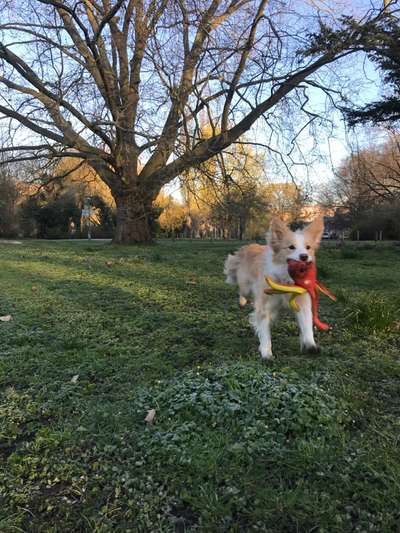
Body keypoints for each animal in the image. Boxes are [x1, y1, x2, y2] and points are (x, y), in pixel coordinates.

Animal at [225, 214, 324, 360]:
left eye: (308, 247)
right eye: (291, 247)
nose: (304, 256)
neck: (285, 280)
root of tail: (249, 246)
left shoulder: (302, 304)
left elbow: (306, 325)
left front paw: (310, 345)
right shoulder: (264, 307)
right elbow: (265, 332)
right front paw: (266, 353)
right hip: (245, 285)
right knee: (242, 291)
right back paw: (242, 301)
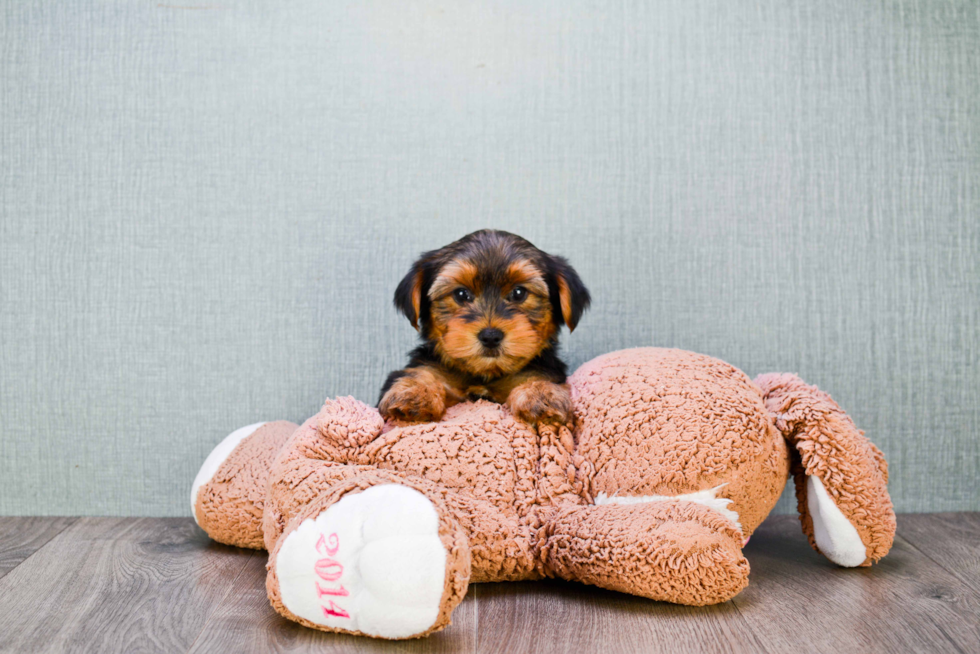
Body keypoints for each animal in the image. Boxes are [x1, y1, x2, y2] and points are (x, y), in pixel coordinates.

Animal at [378, 229, 588, 426]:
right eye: (461, 294)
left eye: (519, 293)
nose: (490, 336)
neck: (484, 376)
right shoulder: (433, 368)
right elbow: (423, 372)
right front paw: (414, 392)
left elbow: (537, 377)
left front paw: (541, 394)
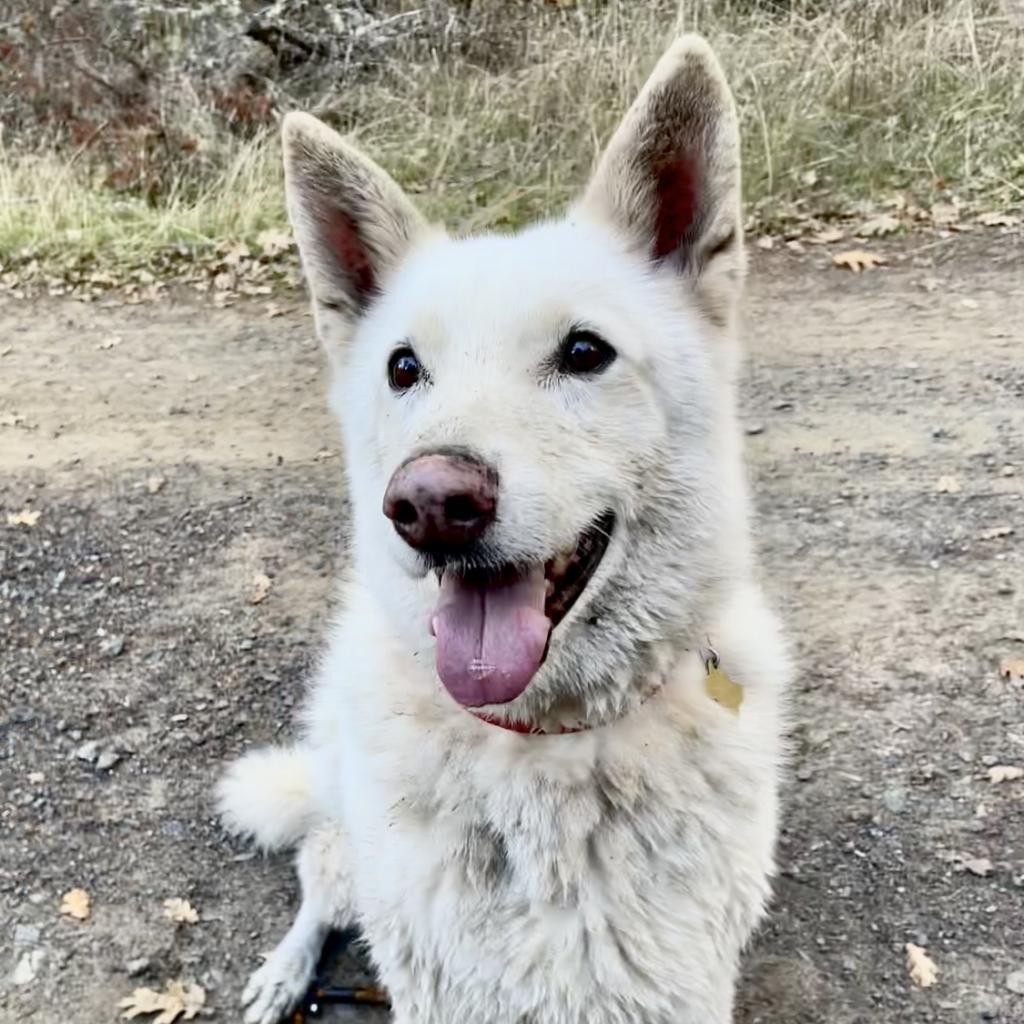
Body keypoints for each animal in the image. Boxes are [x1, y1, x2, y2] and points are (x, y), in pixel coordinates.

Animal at [218, 36, 790, 1024]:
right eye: (405, 368)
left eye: (585, 351)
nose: (429, 504)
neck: (546, 742)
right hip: (348, 844)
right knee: (318, 877)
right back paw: (283, 972)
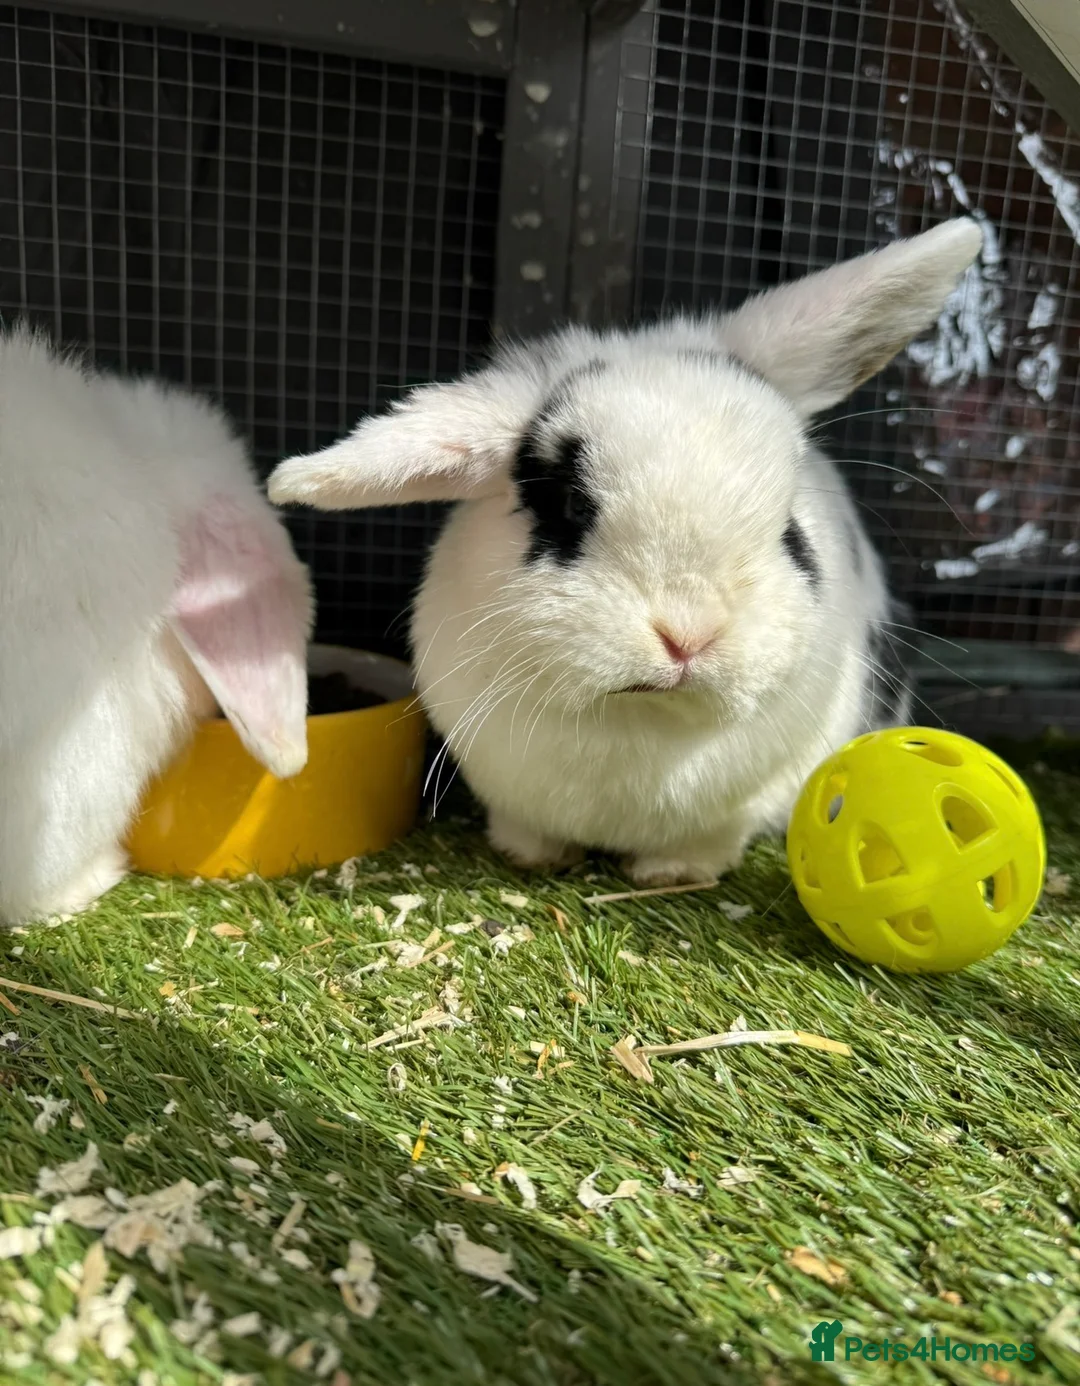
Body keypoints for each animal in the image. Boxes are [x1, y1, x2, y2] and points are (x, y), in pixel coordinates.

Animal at [268, 219, 982, 886]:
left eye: (789, 529)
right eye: (571, 504)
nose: (689, 637)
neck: (641, 718)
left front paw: (672, 874)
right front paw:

WORK INSTRUCTION>
What is needed is an exact transcription of the lines from the one containing "left eye: (519, 293)" through the last line of the records above, both included, with no pictures.

RESULT OF THE TASK>
left eye: (519, 293)
nose: (490, 336)
neck: (484, 376)
right shoulder: (433, 368)
right elbow: (423, 372)
right front paw: (414, 392)
left elbow: (537, 377)
left front paw: (541, 394)
Body keypoints for each animal in the image. Boxes are [x1, y1, x2, y2] and points are (x, y), in pixel coordinates.

Animal at [218, 36, 790, 1024]:
right eye: (405, 368)
left eye: (585, 351)
nose: (429, 504)
neck: (546, 742)
right hip: (348, 844)
right knee: (318, 877)
right back paw: (283, 972)
Body keypoints for each animal in the image. Boxes are [x1, y1, x2, y2] and points are (x, y), in pixel coordinates.

Animal at [268, 219, 982, 886]:
left eye: (789, 529)
right eye: (571, 504)
nose: (689, 637)
neck: (641, 718)
left front paw: (672, 874)
right front paw:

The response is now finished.